→ **Source document**:

In 2012, Kimbrell’s involvement with the Cornerstone Campaign, the Center for Food Safety and its sister organization, the International Center for Technology Assessment earned him $278,734 in total reportable compensation, the tax records show.

Kasha Ho

Nick Grube/Honolulu Civil Beat

Kasha Ho will help the Center for Food Safety with its community organizing in Hawaii.

But one of the biggest funders of the Center for Food Safety over the past few years has been The Ceres Trust, an outfit with a keen interest in organic and sustainable agriculture.

The Ceres Trust, which in 2012 reported nearly $20 million is assets, is based Northfield, Minnesota, and gives heavily to environmental causes and organic research, particularly at Midwest universities.

From 2010 to 2012, tax filings show the trust — headed by Judith Kern and Kent Whealy, who promotes the preservation and use of heirloom seeds — has given the Center for Food Safety $1.75 million.

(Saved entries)

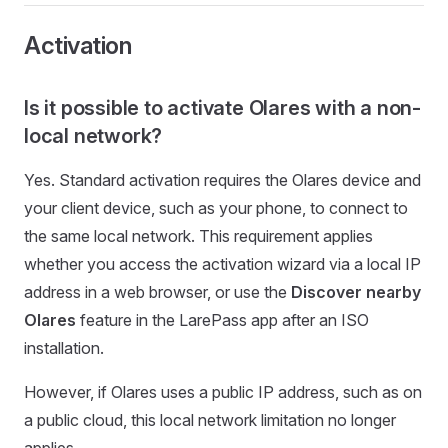
Activation
Is it possible to activate Olares with a non-
local network?
Yes. Standard activation requires the Olares device and
your client device, such as your phone, to connect to
the same local network. This requirement applies
whether you access the activation wizard via a local IP
address in a web browser, or use the
Discover nearby
Olares
feature in the LarePass app after an ISO
installation.
However, if Olares uses a public IP address, such as on
a public cloud, this local network limitation no longer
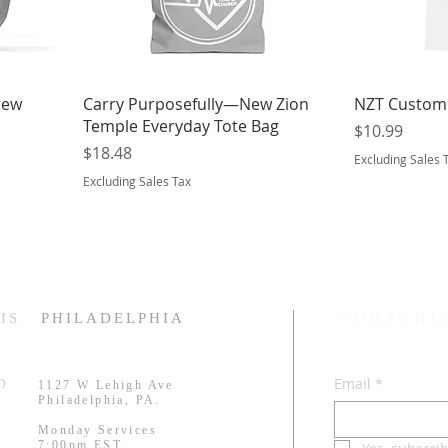
rew
Carry Purposefully—New Zion
NZT Customi
Temple Everyday Tote Bag
Price
$10.99
Price
$18.48
Excluding Sales 
Excluding Sales Tax
SUBSCRI
IS
PHILADELPHIA
Email
*
RD
1127 W Lehigh Ave
.
Philadelphia, PA.
Monday Services
7:00pm EST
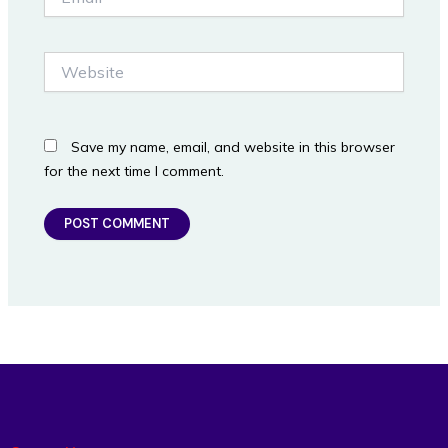
Website
Save my name, email, and website in this browser
for the next time I comment.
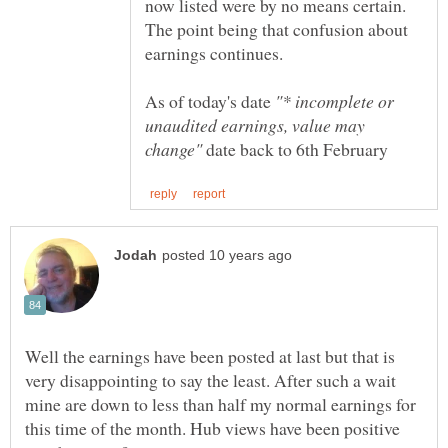
now listed were by no means certain.
The point being that confusion about
As of today's date
"* incomplete or
unaudited earnings, value may
date back to 6th February
Well the earnings have been posted at last but that is
very disappointing to say the least. After such a wait
mine are down to less than half my normal earnings for
this time of the month. Hub views have been positive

→ **Assigned task A**:
In the article on the Center for Food Safety's funding, how much did The Ceres Trust give the Center for Food Safety from 2010 to 2012?
→ **Assigned task B**:
Pick up the article on the Center for Food Safety's funding after its last sentence and carry it on.

→ **Final answer A**:
$1.75 million.

→ **Final answer B**:
In 2011, the trust also began giving money to several Hawaii groups focusing on food sustainability and non-GMO agriculture, including the Kohala Center, on the Big Island, and Hawaii SEED.

Since 2011, the trust has donated nearly $1 million to these organizations. The largest contribution — $340,307 — went to E Kupaku Ka Aina, The Hawaii Land Restoration Institute for native ecosystem and taro patch restoration.

’I Don’t Think We’ll Lose’

Andrew Kimbrell, the Center for Food Safety’s founder and executive director, wasn’t always an activist attorney. He used to teach piano. But after getting his law degree and becoming a corporate attorney he turned to food policy.

He says food is the “most intimate relationship we have to the environment,” and can be tied to everything from deforestation and climate change to the abuse of farm animals and obesity in society.

But now Kimbrell has now turned his attention Hawaii, which he considers to be a battleground state in the fight over food sustainability. He likens the isles to a “poison paradise,” where Monsanto, Syngenta and the other agribusiness companies go about their business without regard for their neighbors.

“This is their laboratory,” Kimbrell said. “These aren’t farms, they’re outdoor laboratories. They’re not producing any food for Hawaiians.”

He bristles at insinuations by the biotech industry and its allies that he, or anyone working for his nonprofit, is on the take from the organics and natural foods industry, calling it little more than a talking point.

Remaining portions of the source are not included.